The product in consumer packaging is placed in individual packaging – a cardboard box, which contains instructions for use and attachments (in the quantity and version, depending on the configuration).

The product in consumer containers and individual packaging is placed in a shipping container – a cardboard box.

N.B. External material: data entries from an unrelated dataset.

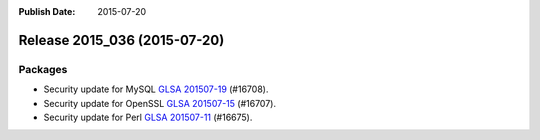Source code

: :Publish Date: 2015-07-20

Release 2015_036 (2015-07-20)
-----------------------------

Packages
^^^^^^^^

* Security update for MySQL `GLSA 201507-19
  <https://glsa.gentoo.org/glsa/201507-19>`_ (#16708).
* Security update for OpenSSL `GLSA 201507-15
  <https://glsa.gentoo.org/glsa/201507-15>`_ (#16707).
* Security update for Perl `GLSA 201507-11
  <https://glsa.gentoo.org/glsa/201507-11>`_ (#16675).


.. vim: set spell spelllang=en:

The following information is indicated on the consumer packaging and individual packaging of the product:

– the name of the manufacturer and (or) its trademark,

– the address of the manufacturer,

– the name and purpose of the product,

– number of these specifications,

– amount of funds,

– series number,

– date of manufacture (month, year),

– storage conditions,

– date before which the product can be used and / or “Best before”,

– purpose and method of product use,

– registration certificate number of the Ministry of Health of the Russian Federation,

– inscription “Sterile” and / or the corresponding symbol in accordance with GOST R ISO 15223-1,

– inscription “Store out of the reach of children “,

– composition of the product,

– age restrictions on the use of the product by patients,

– for versions of the means that include a nozzle, an image of the nozzle included in the kit must be additionally placed.

All types of packaging may additionally contain a barcode in accordance with GOST R 51294-1.